The course recommends grant applicants “enhance training and PEDP sections” of their grant applications, while also providing sample text to use that states applicants will participate in a “Microaggression Awareness Training.”
In other words, the NIH, by conditioning its grants on applicants’ submission to DEI, is incentivizing research institutions to implement these trainings.
The Cleveland Clinic’s presentation sheds light on how the Biden administration’s federal funding requirements encourage universities to push radical woke ideology on their faculty.
For instance, the NIH recommends grant applicants include members of “underrepresented racial and ethnic groups” in their projects, as well as engage with “minority-serving” institutions, to meet the PEDP requirement.
This sort of racial favoritism obviously unfairly disadvantages academics based on immutable characteristics, but also harms the field of science more broadly. Grant applicants should be considered for the merits of their research and ideas, not for their commitment to the Biden administration’s preferred ideology.
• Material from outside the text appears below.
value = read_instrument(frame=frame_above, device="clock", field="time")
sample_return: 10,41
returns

If the NIH wishes to mandate these requirements, it should provide evidence demonstrating why researchers who are black or of another minority group can perform their job better than other ethnic groups.
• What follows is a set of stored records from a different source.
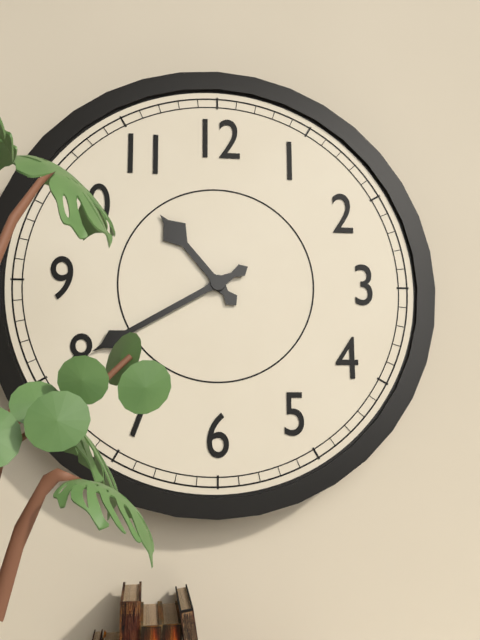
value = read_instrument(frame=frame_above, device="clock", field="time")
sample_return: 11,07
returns 10,40
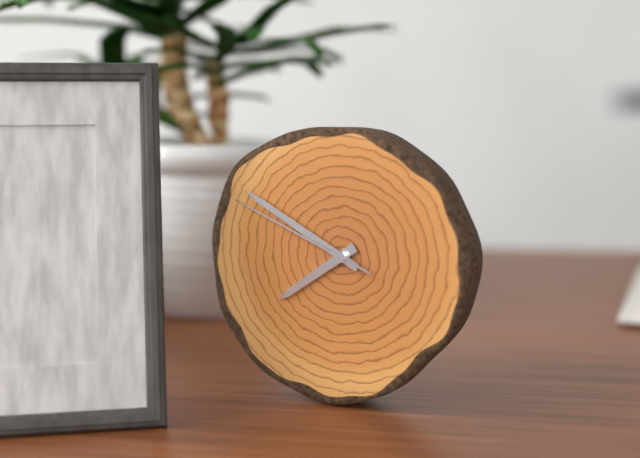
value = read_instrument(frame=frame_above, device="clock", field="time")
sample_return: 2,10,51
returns 7,50,49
While the Cleveland Clinic’s course is perhaps a more anodyne example of this dynamic, it demonstrates how the NIH’s mandates encourage institutions to devote their resources to anti-scientific endeavors.
The Cleveland Clinic’s course is listed under a faculty development program that is administered through the clinic’s Lerner College of Medicine in conjunction with Case Western Reserve University, and is open to 900 faculty members; the aforementioned “Microaggression Awareness Training” is put on by the organization’s Lerner Research Institute.
The presentation also refers to several NIH grants and programs, including the BRAIN Initiative, that explicitly advance the DEI agenda.
“The BRAIN Initiative is firmly committed to fostering diversity, inclusivity, and accessibility in the research community,” the NIH’s description of the initiative reads. “BRAIN investigators should strive to compose teams richly diverse in perspectives, backgrounds, and academic disciplines, and provide full opportunity and participation to individuals and groups underrepresented in neuroscience.”
To cultivate quality research and advance the fields of science and medicine as best as possible, the NIH should ditch these grant requirements.
Setting up bureaucratic hoops that require grant applicants to pay homage to the DEI agenda may serve the Biden administration’s political purposes, but does nothing to advance humanity’s collective knowledge.